§ **Provided material**:
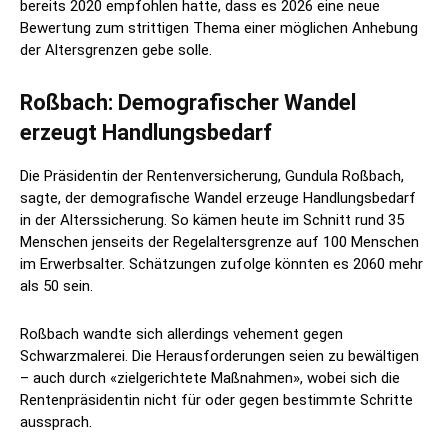
bereits 2020 empfohlen hatte, dass es 2026 eine neue
Bewertung zum strittigen Thema einer möglichen Anhebung
der Altersgrenzen gebe solle.
Roßbach: Demografischer Wandel
erzeugt Handlungsbedarf
Die Präsidentin der Rentenversicherung, Gundula Roßbach,
sagte, der demografische Wandel erzeuge Handlungsbedarf
in der Alterssicherung. So kämen heute im Schnitt rund 35
Menschen jenseits der Regelaltersgrenze auf 100 Menschen
im Erwerbsalter. Schätzungen zufolge könnten es 2060 mehr
als 50 sein.
Roßbach wandte sich allerdings vehement gegen
Schwarzmalerei. Die Herausforderungen seien zu bewältigen
– auch durch «zielgerichtete Maßnahmen», wobei sich die
Rentenpräsidentin nicht für oder gegen bestimmte Schritte
aussprach.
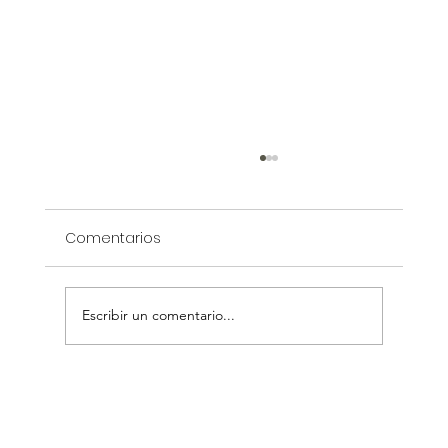
Comentarios
Escribir un comentario...
Qué tener en cuenta para reformar mi
baño (Parte 2)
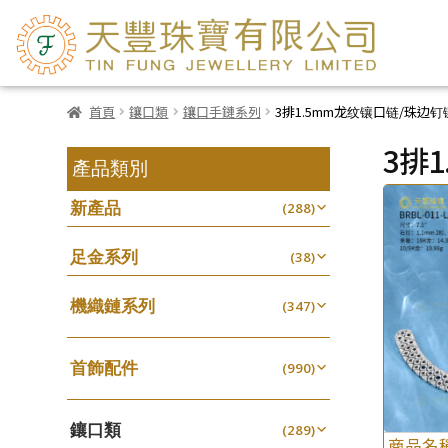
首頁
鑲口類
鑲口手鏈系列
3排1.5mm龙纹镶口链/珠边
3排
產品類別
新產品
(288)
足金系列
(38)
機織鏈系列
(347)
珠仔鏈
(25)
首飾配件
镶口链
(990)
(61)
耳環類配件
管狀網鏈
(341)
(11)
鑲口類
卷迫系列
(289)
十字鏈系列
(13)
(56)
商品名
鏈類配件
(462)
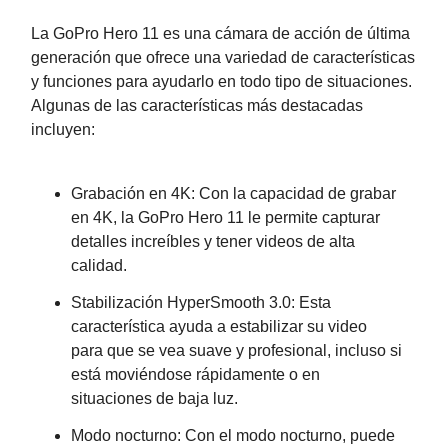
La GoPro Hero 11 es una cámara de acción de última
generación que ofrece una variedad de características
y funciones para ayudarlo en todo tipo de situaciones.
Algunas de las características más destacadas
incluyen:
Grabación en 4K: Con la capacidad de grabar
en 4K, la GoPro Hero 11 le permite capturar
detalles increíbles y tener videos de alta
calidad.
Stabilización HyperSmooth 3.0: Esta
característica ayuda a estabilizar su video
para que se vea suave y profesional, incluso si
está moviéndose rápidamente o en
situaciones de baja luz.
Modo nocturno: Con el modo nocturno, puede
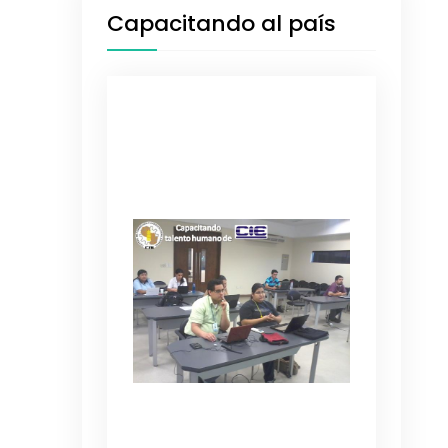
Capacitando al país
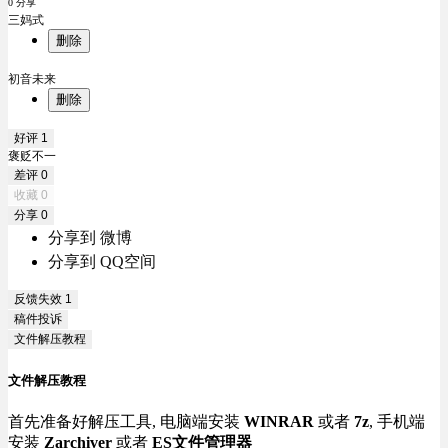
0 分享
三妈式
删除
初音未来
删除
好评
1
褒贬不一
差评
0
收藏
0
分享
0
分享到 微博
分享到 QQ空间
反馈失效
1
稿件投诉
文件解压教程
文件解压教程
首先准备好解压工具, 电脑端安装
WINRAR
或者
7z
, 手机端
安装
Zarchiver
或者
ES文件管理器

§ **Work required**: Swap "GoPro Hero 11" for "GoPro Hero 12" in the data lines between the one holding "La GoPro Hero 11 es" and the one holding "Stabilización HyperSmooth 3.0: Esta", inclusive. Give those lines again with nothing else changed.

§ **Written solution**:
La GoPro Hero 12 es una cámara de acción de última
generación que ofrece una variedad de características
y funciones para ayudarlo en todo tipo de situaciones.
Algunas de las características más destacadas
incluyen:
Grabación en 4K: Con la capacidad de grabar
en 4K, la GoPro Hero 12 le permite capturar
detalles increíbles y tener videos de alta
calidad.
Stabilización HyperSmooth 3.0: Esta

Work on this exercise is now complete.